For some, however, that word has been known for much longer.
It was March 2018 when I realised something was wrong. I’d had a cold for about a month and was struggling. I remember going down for breakfast and saying to my mum, “I can’t smell.” She soothed me and said, “It’s just a cold. It’ll come back.”
Weeks passed. I’d go into cupboards and pick the most potent things to try to smell – mustard, garlic, coffee. I’d blow my nose to ‘clear the passages’ so vigorously, it bled. Eventually, I went to my GP. With his arms stretched out in exasperation, he said, “I’m sorry, I don’t know what to say – I’ve never seen this before.” The diagnosis? It was just a cold. I should give it time; take some Vitamin C; and fight it off.

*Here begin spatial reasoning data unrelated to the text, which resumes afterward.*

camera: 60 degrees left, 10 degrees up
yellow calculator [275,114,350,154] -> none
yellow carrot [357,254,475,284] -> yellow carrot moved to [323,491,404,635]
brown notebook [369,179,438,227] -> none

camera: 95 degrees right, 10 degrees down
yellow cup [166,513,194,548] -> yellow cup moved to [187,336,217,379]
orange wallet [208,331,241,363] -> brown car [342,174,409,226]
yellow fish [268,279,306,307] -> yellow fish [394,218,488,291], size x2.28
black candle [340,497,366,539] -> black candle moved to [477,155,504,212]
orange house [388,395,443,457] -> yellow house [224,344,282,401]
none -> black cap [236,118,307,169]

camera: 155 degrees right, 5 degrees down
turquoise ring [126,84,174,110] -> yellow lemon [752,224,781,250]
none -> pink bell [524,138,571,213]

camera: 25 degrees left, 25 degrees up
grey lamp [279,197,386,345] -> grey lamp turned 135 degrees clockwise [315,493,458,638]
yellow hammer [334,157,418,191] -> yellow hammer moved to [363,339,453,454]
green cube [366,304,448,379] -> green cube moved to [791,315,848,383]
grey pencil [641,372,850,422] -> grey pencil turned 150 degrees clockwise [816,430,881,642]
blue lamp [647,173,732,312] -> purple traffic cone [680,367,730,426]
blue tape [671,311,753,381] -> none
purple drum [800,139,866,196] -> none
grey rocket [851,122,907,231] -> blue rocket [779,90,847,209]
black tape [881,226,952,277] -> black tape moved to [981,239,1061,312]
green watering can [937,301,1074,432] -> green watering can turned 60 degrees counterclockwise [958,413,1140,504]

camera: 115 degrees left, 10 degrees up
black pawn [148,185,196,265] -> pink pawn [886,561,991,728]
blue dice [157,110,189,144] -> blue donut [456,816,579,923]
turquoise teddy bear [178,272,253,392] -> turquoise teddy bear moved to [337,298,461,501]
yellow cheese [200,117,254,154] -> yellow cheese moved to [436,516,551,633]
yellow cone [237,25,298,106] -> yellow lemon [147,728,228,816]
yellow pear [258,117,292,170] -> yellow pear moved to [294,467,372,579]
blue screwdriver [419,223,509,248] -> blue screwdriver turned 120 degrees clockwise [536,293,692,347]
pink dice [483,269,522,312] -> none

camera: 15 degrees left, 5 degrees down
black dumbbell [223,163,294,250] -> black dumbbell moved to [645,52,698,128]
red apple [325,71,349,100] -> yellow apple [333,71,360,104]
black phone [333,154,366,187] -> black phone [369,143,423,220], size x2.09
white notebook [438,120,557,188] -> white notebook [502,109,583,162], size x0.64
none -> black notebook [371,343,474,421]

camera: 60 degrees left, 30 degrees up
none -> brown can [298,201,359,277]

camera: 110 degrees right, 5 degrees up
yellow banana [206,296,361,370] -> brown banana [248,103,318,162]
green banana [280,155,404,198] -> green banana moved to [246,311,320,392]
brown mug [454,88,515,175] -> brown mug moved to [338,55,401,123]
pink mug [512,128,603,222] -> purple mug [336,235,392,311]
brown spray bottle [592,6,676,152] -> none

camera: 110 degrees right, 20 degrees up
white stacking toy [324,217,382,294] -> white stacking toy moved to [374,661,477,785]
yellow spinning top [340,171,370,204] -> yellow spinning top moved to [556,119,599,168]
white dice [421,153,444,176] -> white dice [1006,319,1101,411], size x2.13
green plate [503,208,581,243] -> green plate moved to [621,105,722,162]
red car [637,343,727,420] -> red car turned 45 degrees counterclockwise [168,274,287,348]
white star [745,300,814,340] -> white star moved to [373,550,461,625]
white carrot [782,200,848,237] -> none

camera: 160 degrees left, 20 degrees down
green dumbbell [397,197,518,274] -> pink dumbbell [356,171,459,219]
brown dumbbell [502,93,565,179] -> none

Soon, it had been half a year. I went to see an Ear, Nose and Throat (ENT) Specialist, and he performed a nasendoscopy, finding no polyps or obstructions, common causes of anosmia. He chalked my sensory loss as nerve damage. It sounded ridiculous – I was a 25-year-old with a cold waiting for her senses to come back. I asked him if my smell and taste would ever return, and he abruptly said: “I’d give it a year.”
At first, anosmia can feel incredibly isolating. I had no idea you could lose your smell and taste – it seemed something so deep inside me, I thought the senses were untouchable. Ironically, the things I suffer most are exactly what we can’t do right now: social interactions. Turning down invitations to drinks or dinner with friends became a sad second nature as I sought solitude away from other people enjoying smell and taste around me. I’d run to the toilets at work to cry when my colleagues fawned over someone’s homemade cake, touting how delicious it was. I’d cry when I missed my partner, but couldn’t trace his smell on any of my clothes.
It’s important to remember that coronavirus-related anosmia has a high rate of recovery. If you are suffering now, it mightn’t be forever, and you must focus on what you still have.
Anyone will tell you how the world seems brighter, more vivid; the wildlife mischievously noisy and full of life. As an anosmic, when I eat I play up textures for their sensory pleasure: mixing crisp with soft, like pomegranate seeds bursting amongst hummus, or crunchy seeds perched on top of soft molten porridge. How something looks is important, too: cuts of lime breaking up swathes of red chilli, or bright green avocado smashed onto granary bread.
For most anosmics, basic tastes remain: sweet, sour, salty, bitter and umami, making chilli flakes your right-hand man (and a potential bone of contention with your non-anosmic eating partner). Use these to your advantage; mix salty crisps with sweet milk chocolate, or crack black pepper (which contains piperine to stimulate the pain receptors in your trigeminal nerves) onto almost anything, and take advantage of the kick of heat.
Even before the phrase new normal became colloquial, I’d been adjusting to mine for the past two years. Recovery feels fluid; some days are much better than others. Developing anosmia has quite literally taken things away from me – but it’s also brought me so much I didn’t know I had the ability to access. Learning how to trust people implicitly to tell me if I smell, or if the milk is a bit weird – or if the exhaust of the car in front is really strong so not to breathe too deeply – it’s shaped who I am.
What we are going through now requires daily courage. Even on our worst days, we are still carrying on, just waiting out the storm, patiently, until the next good new normal day comes.